To me, though, the real test of the article was to visit one of the restaurants it featured. Because of its prominent downtown locale, I went to the Historic Turner Restaurant for Friday night fish fry. A striking 1883 building greets the hungry diner as he opens the door to enter into a wide hall. After ascending a few stairs, the guest is immediately greeted by the pleasant smell of food and the decorous clatter of dining. Elegant wooden walls extend to a ceiling so high that you could hardly imagine any modern building being made that way. Historic photographs garnish the walls, adding character. Unfortunately, the restaurant has gone the "sports bar" route and has deleteriously affected its historical charm by hanging large televisions all over the restaurant. Although I tried to appreciate watching the Brewers play as a cultural element essential and perhaps inseperable from the experience itself, I found it distracting.
The menu features pretty much what you'd expect: a partnership of stripped-down cornerstones of many cuisines, mostly American and German. The prices are very reasonable, given the quality of the food. But I didn't really need the menu since I was there for the fish and the potato pancakes. The beer menu was sadly uninspiring for Milwaukee. It lacked many of the staple beers that one could expect: Riverwest Stein Beer, Sprecher Black Bavarian, New Glarus Spotted Cow, or Capital Special Pilsener. It did have some beers from the Water Street Brewery Bavarian Weiss. I was also disappointed in the service as the waitron only understood the "weiss" pronunciation instead of the more beer savvy and accurate "veiss." Never having sampled the Water Street Brewery's offerings, I was pleasantly surprised with the beer. It matched the style, possessed some complexity while avoiding the cloying flavors of other "wheat" beers. They served it in the correct kind of glass, which was also a nice touch.

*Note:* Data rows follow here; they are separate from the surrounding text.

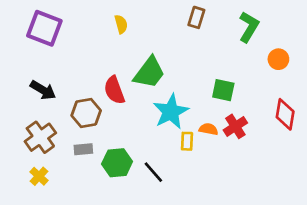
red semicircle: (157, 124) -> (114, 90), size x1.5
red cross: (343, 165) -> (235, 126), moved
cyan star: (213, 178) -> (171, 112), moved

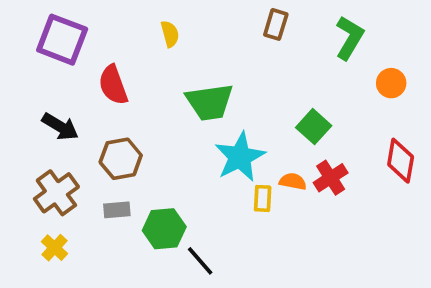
green trapezoid: (149, 73) -> (210, 102), turned 45
red semicircle: (114, 90) -> (113, 85), moved
green square: (223, 90) -> (314, 127), turned 30
black line: (153, 172) -> (200, 261), moved

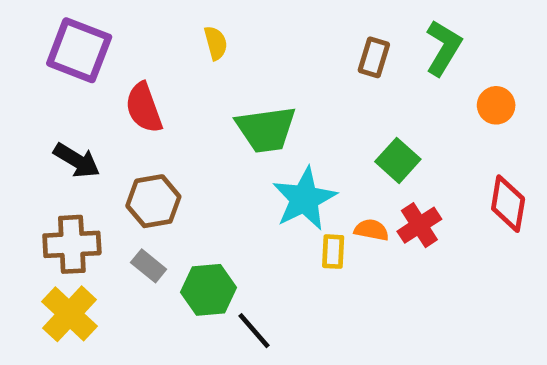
brown rectangle: (276, 24) -> (374, 57), moved
brown cross: (56, 193) -> (72, 244), turned 33
gray rectangle: (117, 210) -> (149, 266), turned 44
yellow cross: (55, 248) -> (70, 314), size x1.6

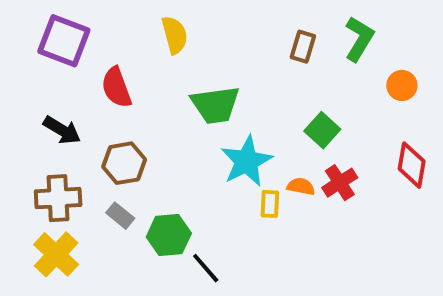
yellow semicircle: (216, 43) -> (175, 35), size x1.4

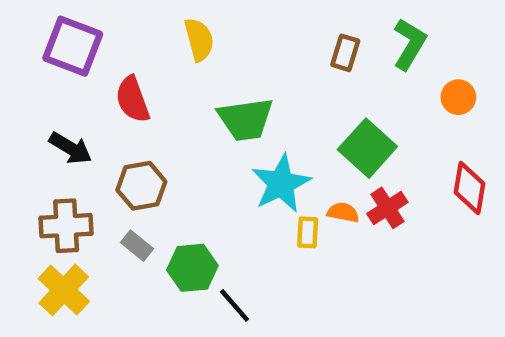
green square: (322, 130) -> (367, 148), size x1.4

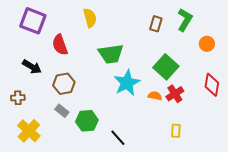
brown cross: (66, 226) -> (18, 98), moved, size x0.6
yellow rectangle: (308, 232) -> (176, 131), moved
black line: (235, 305) -> (118, 138), moved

The cod was tasty to be sure, having been well browned on all sides. It had the pleasing flaky-tender quality of a well-cooked fish. But the potato pancakes are what really stole the show. The pancakes were made by finely grating the potatoes, which gave them a nice smooth mouthfeel as opposed to the somewhat hashbrownie mouthfeel that potato pancakes sometimes possess. They were also cooked much more evenly than we've been able to achieve in my home kitchen, which was impressive even though I know the "secret" here is just using more butter.
My only complaints about the food are the quantity and the bread. They provide much more than one person could possibly eat, which demonstrates poor portion control. Second, the rye bread was extremely uninspiring. It didn't have the deep rye flavor or the heft that bread should possess. In the restaurant's credit, the butter was served warmed instead of refrigerator cold, which demonstrated an appropriate level of attention to detail on their part.
In all, the meal was excellent. I strongly recommend getting a table at the Historic Turner Restaurant. Going there might not have been the introduction to Irish folk cooking that I've come to expect from the editors of Saveur, but it did provide introspection into my own food culture.
That and the company of good friends gathered for a great meal.